This is a great recipe for when the supplies and motivation are running low. It’s quick, it’s tasty and it’s packed full of vegetables – perfect for a mid-week dinner!
This recipe serves one – just double up as needed.
One Pot Vegetarian RiceCourse: Dinner
75g basmati rice
150ml chicken or vegetable stock
1/4 red pepper, diced
1/4 yellow pepper, diced
40g courgette, diced
15g onion, diced
2 spring onions, sliced (white and light green parts) (see note)
1 tablespoon chopped flat leaf parsley
10g Garlic Butter (see note)
- Heat a little olive oil in a pot over medium heat. Add the diced onion and a pinch of salt and cook for a few minutes until the onion has softened. Add the courgette and red and yellow pepper, stir for a minute and add the rice.
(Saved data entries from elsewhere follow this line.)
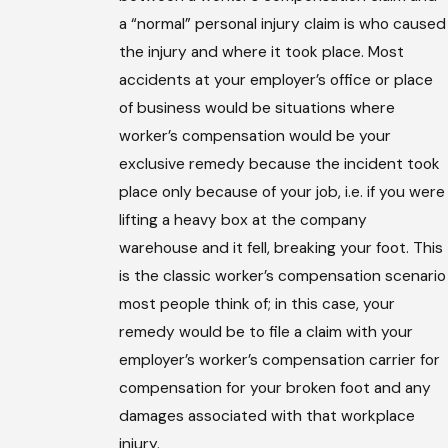
a “normal” personal injury claim is who caused
the injury and where it took place. Most
accidents at your employer’s office or place
of business would be situations where
worker’s compensation would be your
exclusive remedy because the incident took
place only because of your job, i.e. if you were
lifting a heavy box at the company
warehouse and it fell, breaking your foot. This
is the classic worker’s compensation scenario
most people think of; in this case, your
remedy would be to file a claim with your
employer’s worker’s compensation carrier for
compensation for your broken foot and any
damages associated with that workplace
injury.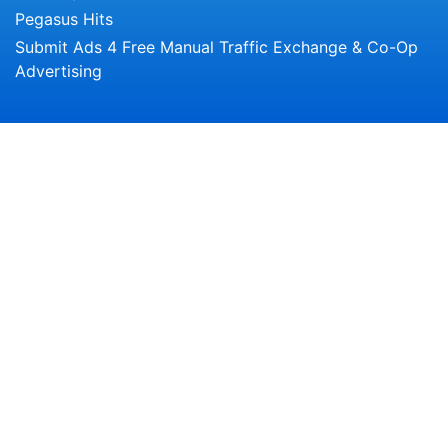
Pegasus Hits
Submit Ads 4 Free Manual Traffic Exchange & Co-Op
Advertising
- Stir for a minute or two, add the stock, cover with a lid and leave to simmer for 10 minutes. Make sure the heat isn’t too high as the water will evaporate and the rice won’t cook properly.
- When the rice has absorbed all the water, remove from the heat, add the garlic butter and leave to sit with the lid on for 5 minutes. Stir through the sliced spring onion and parsley and serve.
- If you don’t have garlic butter, well first of all I highly recommend making some and keeping it in the fridge! But, if you don’t have it, just add a diced clove of garlic to the pot one minute before you add the rice.and add a little butter at the very start with the olive oil.
- The spring onions I have are always quite small, which is why I am using two here for one portion. Use your judgement here – if your spring onions are big, just use one!